> **Input**
***
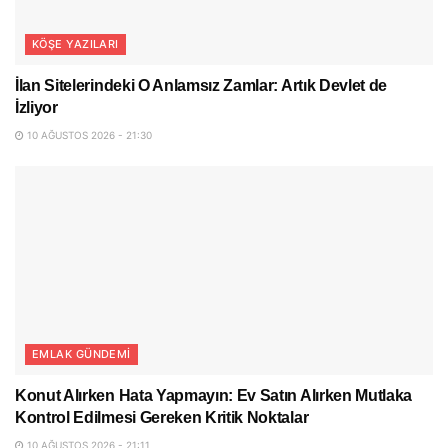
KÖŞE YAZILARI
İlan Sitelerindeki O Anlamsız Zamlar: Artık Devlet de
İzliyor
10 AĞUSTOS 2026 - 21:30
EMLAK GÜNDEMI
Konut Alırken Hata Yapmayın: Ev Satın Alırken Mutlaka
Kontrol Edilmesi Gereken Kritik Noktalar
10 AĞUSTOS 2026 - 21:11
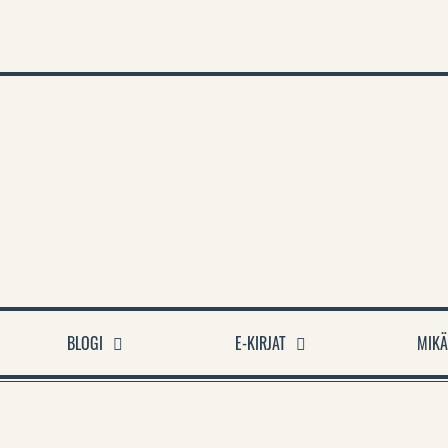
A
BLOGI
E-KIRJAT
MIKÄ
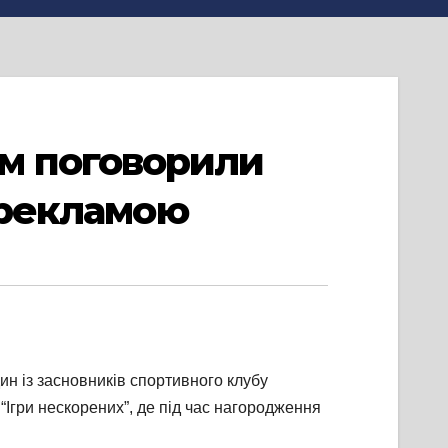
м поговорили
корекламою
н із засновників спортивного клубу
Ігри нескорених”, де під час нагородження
***
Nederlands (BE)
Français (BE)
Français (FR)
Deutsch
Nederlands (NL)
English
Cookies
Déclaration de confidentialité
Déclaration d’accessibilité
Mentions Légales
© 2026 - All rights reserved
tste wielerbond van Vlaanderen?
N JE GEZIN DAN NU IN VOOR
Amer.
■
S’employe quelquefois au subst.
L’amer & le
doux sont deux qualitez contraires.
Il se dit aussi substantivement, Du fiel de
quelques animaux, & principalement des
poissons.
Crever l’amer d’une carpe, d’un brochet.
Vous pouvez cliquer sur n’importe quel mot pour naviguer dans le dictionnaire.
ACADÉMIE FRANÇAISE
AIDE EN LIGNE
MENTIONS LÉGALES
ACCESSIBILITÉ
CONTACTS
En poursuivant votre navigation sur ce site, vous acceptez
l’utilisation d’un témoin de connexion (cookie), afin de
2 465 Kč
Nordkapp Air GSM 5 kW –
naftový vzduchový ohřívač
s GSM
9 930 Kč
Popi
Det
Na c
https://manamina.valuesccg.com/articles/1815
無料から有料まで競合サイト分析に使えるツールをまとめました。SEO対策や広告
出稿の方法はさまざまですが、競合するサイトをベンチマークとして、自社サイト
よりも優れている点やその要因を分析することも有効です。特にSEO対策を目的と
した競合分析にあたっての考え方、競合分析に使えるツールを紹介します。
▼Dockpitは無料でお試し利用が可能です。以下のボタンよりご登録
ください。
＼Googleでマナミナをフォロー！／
***
> **Exercise details**
Out of the data above, transcribe exactly and only the lines starting with the line that has "All rights reserved" and going on through the line that has "無料から有料まで競合サイト分析に使えるツールをまとめました。SEO対策や広告", both included.

> **Response area**
© 2026 - All rights reserved
tste wielerbond van Vlaanderen?
N JE GEZIN DAN NU IN VOOR
Amer.
■
S’employe quelquefois au subst.
L’amer & le
doux sont deux qualitez contraires.
Il se dit aussi substantivement, Du fiel de
quelques animaux, & principalement des
poissons.
Crever l’amer d’une carpe, d’un brochet.
Vous pouvez cliquer sur n’importe quel mot pour naviguer dans le dictionnaire.
ACADÉMIE FRANÇAISE
AIDE EN LIGNE
MENTIONS LÉGALES
ACCESSIBILITÉ
CONTACTS
En poursuivant votre navigation sur ce site, vous acceptez
l’utilisation d’un témoin de connexion (cookie), afin de
2 465 Kč
Nordkapp Air GSM 5 kW –
naftový vzduchový ohřívač
s GSM
9 930 Kč
Popi
Det
Na c
https://manamina.valuesccg.com/articles/1815
無料から有料まで競合サイト分析に使えるツールをまとめました。SEO対策や広告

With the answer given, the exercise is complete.